:: DATA EXCERPTS ::

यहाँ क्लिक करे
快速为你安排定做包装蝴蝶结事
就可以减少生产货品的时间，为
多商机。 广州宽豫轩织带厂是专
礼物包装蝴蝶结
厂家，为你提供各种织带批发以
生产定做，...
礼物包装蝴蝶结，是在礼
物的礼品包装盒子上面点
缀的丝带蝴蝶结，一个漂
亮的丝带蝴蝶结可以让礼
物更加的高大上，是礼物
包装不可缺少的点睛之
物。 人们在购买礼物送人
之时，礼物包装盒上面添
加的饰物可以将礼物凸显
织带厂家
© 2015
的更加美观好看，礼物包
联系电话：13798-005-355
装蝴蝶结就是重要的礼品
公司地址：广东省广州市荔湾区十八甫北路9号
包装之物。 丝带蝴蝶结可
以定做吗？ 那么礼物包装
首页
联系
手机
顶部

:::

■ WHAT THE TASK REQUIRES ■
In the lines above, every record is to be repeated exactly.

■ SOLUTION BELOW ■
यहाँ क्लिक करे
快速为你安排定做包装蝴蝶结事
就可以减少生产货品的时间，为
多商机。 广州宽豫轩织带厂是专
礼物包装蝴蝶结
厂家，为你提供各种织带批发以
生产定做，...
礼物包装蝴蝶结，是在礼
物的礼品包装盒子上面点
缀的丝带蝴蝶结，一个漂
亮的丝带蝴蝶结可以让礼
物更加的高大上，是礼物
包装不可缺少的点睛之
物。 人们在购买礼物送人
之时，礼物包装盒上面添
加的饰物可以将礼物凸显
织带厂家
© 2015
的更加美观好看，礼物包
联系电话：13798-005-355
装蝴蝶结就是重要的礼品
公司地址：广东省广州市荔湾区十八甫北路9号
包装之物。 丝带蝴蝶结可
以定做吗？ 那么礼物包装
首页
联系
手机
顶部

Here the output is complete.